──────── Exercise input

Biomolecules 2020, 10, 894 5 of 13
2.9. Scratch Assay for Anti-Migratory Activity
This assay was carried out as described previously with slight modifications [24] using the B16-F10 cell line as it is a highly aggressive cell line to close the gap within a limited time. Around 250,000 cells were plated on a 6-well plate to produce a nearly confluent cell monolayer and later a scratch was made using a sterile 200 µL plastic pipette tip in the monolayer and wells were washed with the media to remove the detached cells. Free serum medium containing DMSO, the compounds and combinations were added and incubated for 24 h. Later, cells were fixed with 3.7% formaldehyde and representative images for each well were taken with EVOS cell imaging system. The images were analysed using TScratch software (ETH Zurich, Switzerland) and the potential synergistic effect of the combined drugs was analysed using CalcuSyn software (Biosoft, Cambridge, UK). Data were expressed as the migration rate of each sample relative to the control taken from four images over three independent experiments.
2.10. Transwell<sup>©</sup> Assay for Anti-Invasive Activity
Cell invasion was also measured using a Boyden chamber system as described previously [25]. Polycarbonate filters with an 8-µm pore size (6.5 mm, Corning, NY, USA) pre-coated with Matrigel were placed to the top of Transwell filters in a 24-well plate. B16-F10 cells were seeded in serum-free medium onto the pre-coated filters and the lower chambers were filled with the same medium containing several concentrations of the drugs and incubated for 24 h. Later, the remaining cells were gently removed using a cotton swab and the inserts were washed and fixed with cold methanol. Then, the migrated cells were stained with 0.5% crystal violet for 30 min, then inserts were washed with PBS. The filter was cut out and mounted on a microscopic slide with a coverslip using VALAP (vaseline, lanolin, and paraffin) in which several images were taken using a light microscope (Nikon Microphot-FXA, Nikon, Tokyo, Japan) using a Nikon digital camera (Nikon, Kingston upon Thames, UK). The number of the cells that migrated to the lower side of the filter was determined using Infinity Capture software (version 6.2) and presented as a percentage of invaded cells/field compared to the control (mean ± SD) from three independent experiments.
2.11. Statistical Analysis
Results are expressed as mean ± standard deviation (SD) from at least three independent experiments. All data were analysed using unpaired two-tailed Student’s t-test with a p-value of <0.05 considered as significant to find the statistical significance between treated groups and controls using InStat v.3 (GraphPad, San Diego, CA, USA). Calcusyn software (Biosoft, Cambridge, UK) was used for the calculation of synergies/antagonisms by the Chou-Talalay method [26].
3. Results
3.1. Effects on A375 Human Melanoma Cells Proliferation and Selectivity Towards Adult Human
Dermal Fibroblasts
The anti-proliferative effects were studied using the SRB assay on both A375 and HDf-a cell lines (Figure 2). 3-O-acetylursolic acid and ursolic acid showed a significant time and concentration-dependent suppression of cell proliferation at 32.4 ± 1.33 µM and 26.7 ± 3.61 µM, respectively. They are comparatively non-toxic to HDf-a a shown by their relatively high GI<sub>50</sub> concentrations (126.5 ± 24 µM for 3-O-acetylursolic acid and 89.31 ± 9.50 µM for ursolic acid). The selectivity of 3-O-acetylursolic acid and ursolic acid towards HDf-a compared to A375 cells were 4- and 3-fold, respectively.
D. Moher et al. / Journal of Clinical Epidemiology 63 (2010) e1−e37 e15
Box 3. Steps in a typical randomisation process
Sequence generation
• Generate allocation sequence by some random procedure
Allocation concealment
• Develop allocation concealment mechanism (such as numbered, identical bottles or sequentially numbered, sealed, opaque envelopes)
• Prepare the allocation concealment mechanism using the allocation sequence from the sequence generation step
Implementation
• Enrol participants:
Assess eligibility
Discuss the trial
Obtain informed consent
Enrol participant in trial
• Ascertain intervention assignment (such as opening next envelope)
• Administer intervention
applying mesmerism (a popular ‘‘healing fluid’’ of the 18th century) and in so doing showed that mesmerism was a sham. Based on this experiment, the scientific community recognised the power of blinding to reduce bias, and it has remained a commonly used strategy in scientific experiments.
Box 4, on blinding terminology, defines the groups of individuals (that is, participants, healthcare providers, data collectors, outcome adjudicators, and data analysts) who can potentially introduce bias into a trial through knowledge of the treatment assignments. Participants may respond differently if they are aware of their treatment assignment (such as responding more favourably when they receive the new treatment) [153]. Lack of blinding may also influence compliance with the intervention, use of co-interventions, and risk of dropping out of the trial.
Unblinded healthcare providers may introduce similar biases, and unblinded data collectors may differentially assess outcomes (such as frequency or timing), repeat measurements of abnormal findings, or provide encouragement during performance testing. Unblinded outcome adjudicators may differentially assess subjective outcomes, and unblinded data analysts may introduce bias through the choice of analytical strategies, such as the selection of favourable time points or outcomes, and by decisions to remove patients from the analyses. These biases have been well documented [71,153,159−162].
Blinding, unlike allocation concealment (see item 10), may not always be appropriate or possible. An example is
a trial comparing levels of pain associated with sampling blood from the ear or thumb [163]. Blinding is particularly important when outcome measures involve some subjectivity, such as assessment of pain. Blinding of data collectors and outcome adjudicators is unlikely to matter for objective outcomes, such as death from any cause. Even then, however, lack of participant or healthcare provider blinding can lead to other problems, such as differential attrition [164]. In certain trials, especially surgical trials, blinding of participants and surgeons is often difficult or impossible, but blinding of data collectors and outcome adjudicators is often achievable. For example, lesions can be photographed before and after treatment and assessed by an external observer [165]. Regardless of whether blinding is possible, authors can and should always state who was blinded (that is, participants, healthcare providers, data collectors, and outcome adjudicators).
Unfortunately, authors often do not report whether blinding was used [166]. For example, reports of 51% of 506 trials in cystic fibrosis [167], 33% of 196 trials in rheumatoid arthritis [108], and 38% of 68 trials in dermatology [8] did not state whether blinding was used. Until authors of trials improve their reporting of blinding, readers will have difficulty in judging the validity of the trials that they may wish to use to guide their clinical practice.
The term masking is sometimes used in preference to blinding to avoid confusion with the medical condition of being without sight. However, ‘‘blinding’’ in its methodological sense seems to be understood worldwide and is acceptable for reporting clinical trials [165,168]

────────────────

Activity:
The data are to be transcribed in full, exactly as given.

Expected output:
Biomolecules 2020, 10, 894 5 of 13
2.9. Scratch Assay for Anti-Migratory Activity
This assay was carried out as described previously with slight modifications [24] using the B16-F10 cell line as it is a highly aggressive cell line to close the gap within a limited time. Around 250,000 cells were plated on a 6-well plate to produce a nearly confluent cell monolayer and later a scratch was made using a sterile 200 µL plastic pipette tip in the monolayer and wells were washed with the media to remove the detached cells. Free serum medium containing DMSO, the compounds and combinations were added and incubated for 24 h. Later, cells were fixed with 3.7% formaldehyde and representative images for each well were taken with EVOS cell imaging system. The images were analysed using TScratch software (ETH Zurich, Switzerland) and the potential synergistic effect of the combined drugs was analysed using CalcuSyn software (Biosoft, Cambridge, UK). Data were expressed as the migration rate of each sample relative to the control taken from four images over three independent experiments.
2.10. Transwell<sup>©</sup> Assay for Anti-Invasive Activity
Cell invasion was also measured using a Boyden chamber system as described previously [25]. Polycarbonate filters with an 8-µm pore size (6.5 mm, Corning, NY, USA) pre-coated with Matrigel were placed to the top of Transwell filters in a 24-well plate. B16-F10 cells were seeded in serum-free medium onto the pre-coated filters and the lower chambers were filled with the same medium containing several concentrations of the drugs and incubated for 24 h. Later, the remaining cells were gently removed using a cotton swab and the inserts were washed and fixed with cold methanol. Then, the migrated cells were stained with 0.5% crystal violet for 30 min, then inserts were washed with PBS. The filter was cut out and mounted on a microscopic slide with a coverslip using VALAP (vaseline, lanolin, and paraffin) in which several images were taken using a light microscope (Nikon Microphot-FXA, Nikon, Tokyo, Japan) using a Nikon digital camera (Nikon, Kingston upon Thames, UK). The number of the cells that migrated to the lower side of the filter was determined using Infinity Capture software (version 6.2) and presented as a percentage of invaded cells/field compared to the control (mean ± SD) from three independent experiments.
2.11. Statistical Analysis
Results are expressed as mean ± standard deviation (SD) from at least three independent experiments. All data were analysed using unpaired two-tailed Student’s t-test with a p-value of <0.05 considered as significant to find the statistical significance between treated groups and controls using InStat v.3 (GraphPad, San Diego, CA, USA). Calcusyn software (Biosoft, Cambridge, UK) was used for the calculation of synergies/antagonisms by the Chou-Talalay method [26].
3. Results
3.1. Effects on A375 Human Melanoma Cells Proliferation and Selectivity Towards Adult Human
Dermal Fibroblasts
The anti-proliferative effects were studied using the SRB assay on both A375 and HDf-a cell lines (Figure 2). 3-O-acetylursolic acid and ursolic acid showed a significant time and concentration-dependent suppression of cell proliferation at 32.4 ± 1.33 µM and 26.7 ± 3.61 µM, respectively. They are comparatively non-toxic to HDf-a a shown by their relatively high GI<sub>50</sub> concentrations (126.5 ± 24 µM for 3-O-acetylursolic acid and 89.31 ± 9.50 µM for ursolic acid). The selectivity of 3-O-acetylursolic acid and ursolic acid towards HDf-a compared to A375 cells were 4- and 3-fold, respectively.
D. Moher et al. / Journal of Clinical Epidemiology 63 (2010) e1−e37 e15
Box 3. Steps in a typical randomisation process
Sequence generation
• Generate allocation sequence by some random procedure
Allocation concealment
• Develop allocation concealment mechanism (such as numbered, identical bottles or sequentially numbered, sealed, opaque envelopes)
• Prepare the allocation concealment mechanism using the allocation sequence from the sequence generation step
Implementation
• Enrol participants:
Assess eligibility
Discuss the trial
Obtain informed consent
Enrol participant in trial
• Ascertain intervention assignment (such as opening next envelope)
• Administer intervention
applying mesmerism (a popular ‘‘healing fluid’’ of the 18th century) and in so doing showed that mesmerism was a sham. Based on this experiment, the scientific community recognised the power of blinding to reduce bias, and it has remained a commonly used strategy in scientific experiments.
Box 4, on blinding terminology, defines the groups of individuals (that is, participants, healthcare providers, data collectors, outcome adjudicators, and data analysts) who can potentially introduce bias into a trial through knowledge of the treatment assignments. Participants may respond differently if they are aware of their treatment assignment (such as responding more favourably when they receive the new treatment) [153]. Lack of blinding may also influence compliance with the intervention, use of co-interventions, and risk of dropping out of the trial.
Unblinded healthcare providers may introduce similar biases, and unblinded data collectors may differentially assess outcomes (such as frequency or timing), repeat measurements of abnormal findings, or provide encouragement during performance testing. Unblinded outcome adjudicators may differentially assess subjective outcomes, and unblinded data analysts may introduce bias through the choice of analytical strategies, such as the selection of favourable time points or outcomes, and by decisions to remove patients from the analyses. These biases have been well documented [71,153,159−162].
Blinding, unlike allocation concealment (see item 10), may not always be appropriate or possible. An example is
a trial comparing levels of pain associated with sampling blood from the ear or thumb [163]. Blinding is particularly important when outcome measures involve some subjectivity, such as assessment of pain. Blinding of data collectors and outcome adjudicators is unlikely to matter for objective outcomes, such as death from any cause. Even then, however, lack of participant or healthcare provider blinding can lead to other problems, such as differential attrition [164]. In certain trials, especially surgical trials, blinding of participants and surgeons is often difficult or impossible, but blinding of data collectors and outcome adjudicators is often achievable. For example, lesions can be photographed before and after treatment and assessed by an external observer [165]. Regardless of whether blinding is possible, authors can and should always state who was blinded (that is, participants, healthcare providers, data collectors, and outcome adjudicators).
Unfortunately, authors often do not report whether blinding was used [166]. For example, reports of 51% of 506 trials in cystic fibrosis [167], 33% of 196 trials in rheumatoid arthritis [108], and 38% of 68 trials in dermatology [8] did not state whether blinding was used. Until authors of trials improve their reporting of blinding, readers will have difficulty in judging the validity of the trials that they may wish to use to guide their clinical practice.
The term masking is sometimes used in preference to blinding to avoid confusion with the medical condition of being without sight. However, ‘‘blinding’’ in its methodological sense seems to be understood worldwide and is acceptable for reporting clinical trials [165,168]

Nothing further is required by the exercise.